Saxophonists who haven't remained in the public consciousness, such as Ike Quebec, fall squarely within the tradition as well. Milt Hinton's bass lines introducing Quebec's "Easy - Don't Hurt" provide an unaccustomed acoustical presence in the group, even though organ quartets often rely on the bass pedals to walk the music.

Lou Donaldson's "Funky Mama" is absolutely consistent with the synthesis of funk and humor that became his trademark a few years before his boogaloo sound took off. And Jimmy Smith's version of "Jumpin' The Blues" with Kenny Burrell and Stanley Turrentine on Smith's Blue Note Midnight Special album remains a classic.
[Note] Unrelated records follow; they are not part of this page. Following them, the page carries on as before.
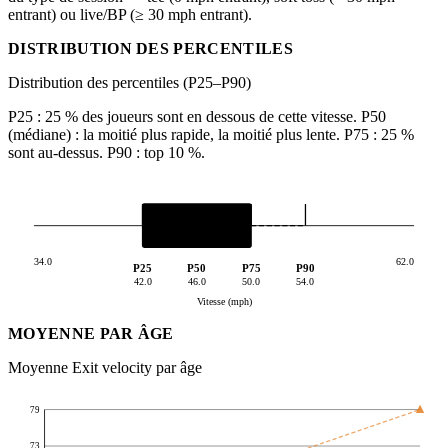
entrant) ou live/BP (≥ 30 mph entrant).
DISTRIBUTION DES PERCENTILES
Distribution des percentiles (P25–P90)
P25 : 25 % des joueurs sont en dessous de cette vitesse. P50
(médiane) : la moitié plus rapide, la moitié plus lente. P75 : 25 %
sont au-dessus. P90 : top 10 %.
34.0
62.0
P25
P50
P75
P90
42.0
46.0
50.0
54.0
Vitesse (mph)
MOYENNE PAR ÂGE
Moyenne Exit velocity par âge
79
73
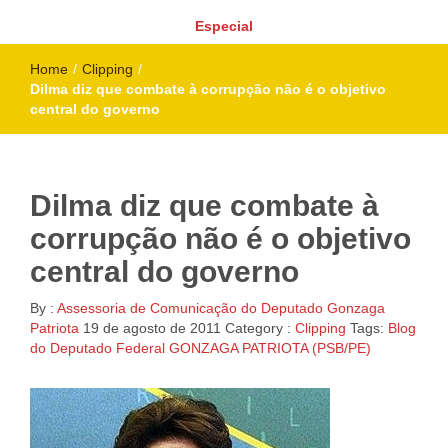
Especial
Home
/
Clipping
/
Dilma diz que combate à corrupção não é o objetivo
central do governo
Dilma diz que combate à
corrupção não é o objetivo
central do governo
By :
Assessoria de Comunicação do Deputado Gonzaga
Patriota
19 de agosto de 2011
Category :
Clipping
Tags:
Blog
do Deputado Federal GONZAGA PATRIOTA (PSB/PE)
The Vitamin B-3 album is so inspiring that the mind wanders to think of other great pairings that could appear on Vitamin B-3, Part 2: Rahsaan Roland Kirk with Rahn Burton, Mel Rhyne with Johnny Griffin, Hank Marr with Rusty Bryant, Johnny "Hammond" Smith with Oliver Nelson, Jimmy McGriff with Bill Easley, Richard "Groove" Holmes with Teddy Edwards, Wild Bill Davis with Johnny Hodges, Don Patterson with Sonny Stitt, and Dr. Lonnie Smith with Lou Donaldson or a young Joe Lovano.

The real question for hoped-for Part 2 would be: What will the nurse administering the vitamins look like?